A review by bunnipdf
White Smoke by Tiffany D. Jackson

adventurous dark tense fast-paced
  • Plot- or character-driven? Plot
  • Strong character development? It's complicated
  • Loveable characters? Yes
  • Diverse cast of characters? Yes
  • Flaws of characters a main focus? It's complicated

3.75

This book is in divine form as an audiobook. Chilling descriptions, creepy “creaks,” and haunting voices bring this horror novel to life, even when sharing stories of the dead.
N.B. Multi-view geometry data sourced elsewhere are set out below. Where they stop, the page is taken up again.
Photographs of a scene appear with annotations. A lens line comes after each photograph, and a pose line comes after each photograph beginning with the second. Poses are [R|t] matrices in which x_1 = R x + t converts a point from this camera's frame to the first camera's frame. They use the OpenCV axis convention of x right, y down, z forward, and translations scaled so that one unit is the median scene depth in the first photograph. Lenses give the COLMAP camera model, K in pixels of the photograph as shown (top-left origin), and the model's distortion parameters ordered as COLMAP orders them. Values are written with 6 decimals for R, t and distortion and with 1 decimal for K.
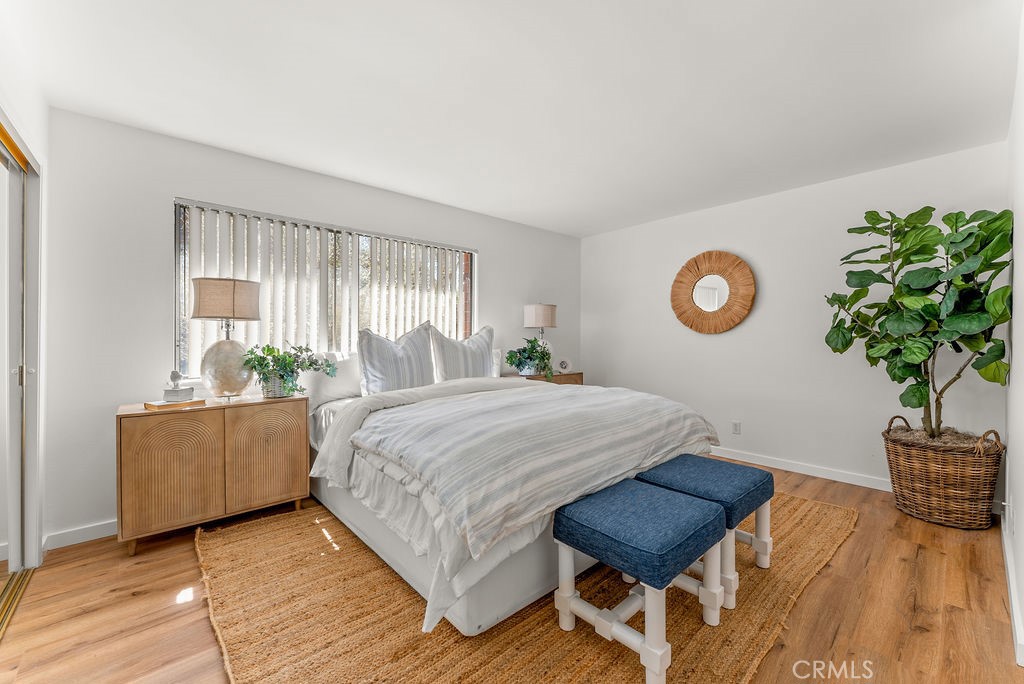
lens RADIAL K [[412.7, 0, 517.0], [0, 412.7, 339.1], [0, 0, 1]] dist [0.001103, 0.000168]
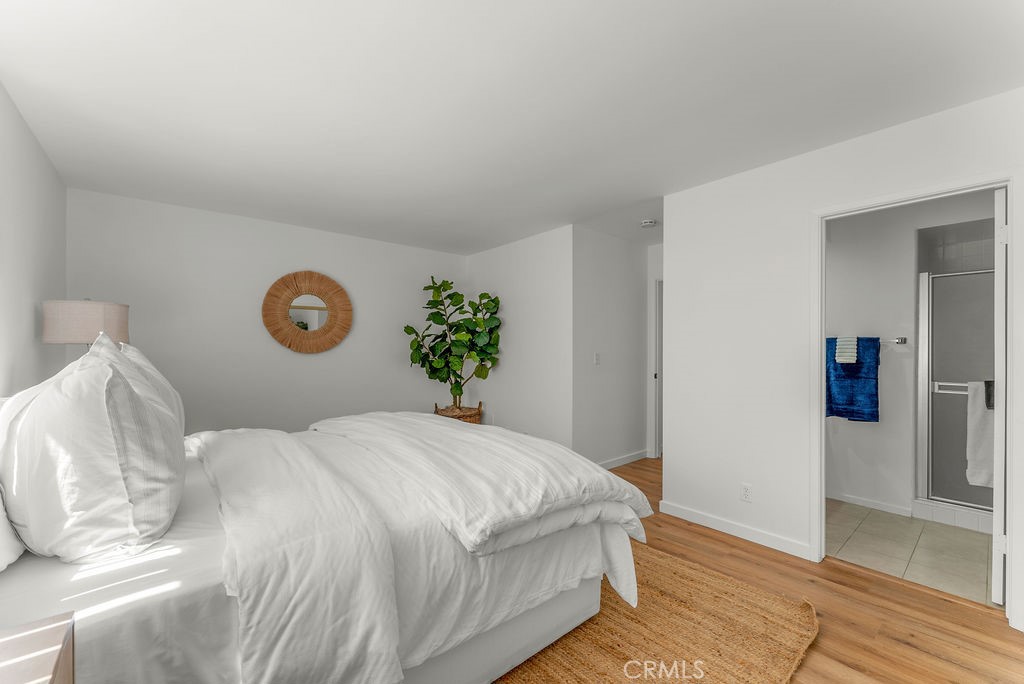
lens RADIAL K [[412.7, 0, 517.8], [0, 412.7, 349.2], [0, 0, 1]] dist [0.001103, 0.000168]
pose [[0.025228, 0.001547, 0.999681, -0.553625], [-0.003020, 0.999994, -0.001471, -0.024767], [-0.999677, -0.002982, 0.025232, 0.494647]]
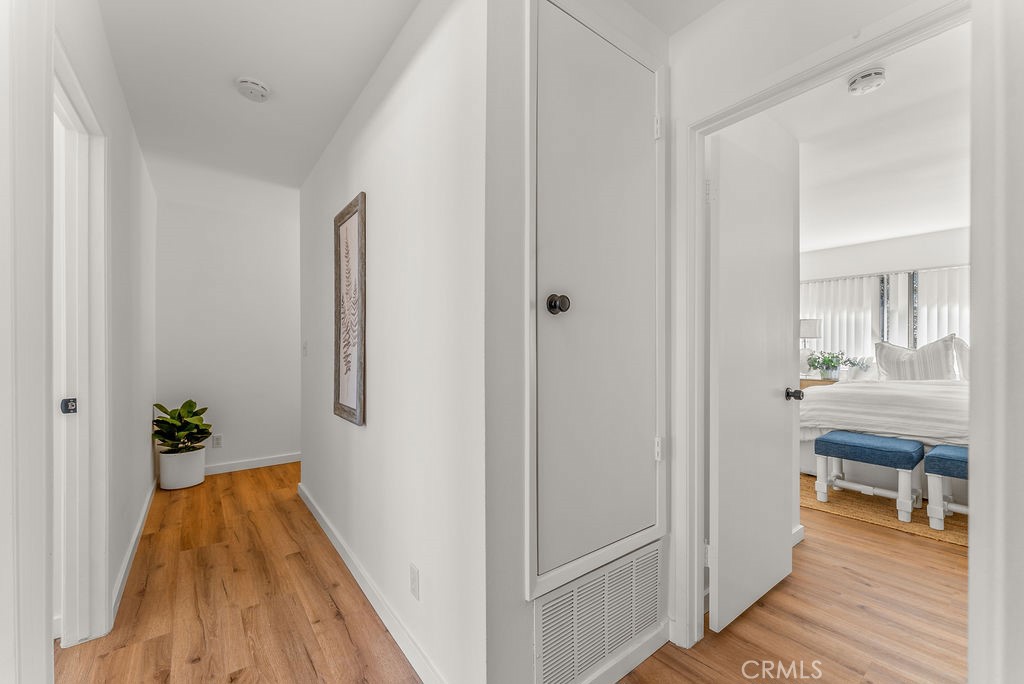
lens RADIAL K [[412.7, 0, 515.3], [0, 412.7, 346.1], [0, 0, 1]] dist [0.001103, 0.000168]
pose [[-0.085228, 0.002692, -0.996358, 1.036645], [-0.000316, 0.999996, 0.002729, -0.009365], [0.996361, 0.000547, -0.085227, -0.193083]]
White Smoke delivers increasing fascination and disturbance with every chapter, as two horror stories unfold. The first a chilling journey that follows an anxious Mari and her fractured, blended, family moving into an infamous home within an infamous town. Mari is suspicious from the very beginning, and so an intimate connection with her fears and suspicions forms easily. Jackson beautifully pulls in her audience through her young, black, and misunderstood heroine. Every sleepless night Mari endures in her new home will have you checking the dark corners of your own.

The second story White Smoke shares with us is equally the stuff of nightmares, as readers witness the horrors of what happens to a black community that is left to die by its leaders and lawmakers. 

Both mystery and horror soar in this novel. The cast of characters are so strong, and readers will easily find the heroes and villains. But the significance of the story’s themes on gentrification, race, class, and criminalization are not done justice by such simple explanations that Jackson provides by the end of the novel. Mari’s story is tied up neatly enough, but I was left unsatisfied by her final chapters.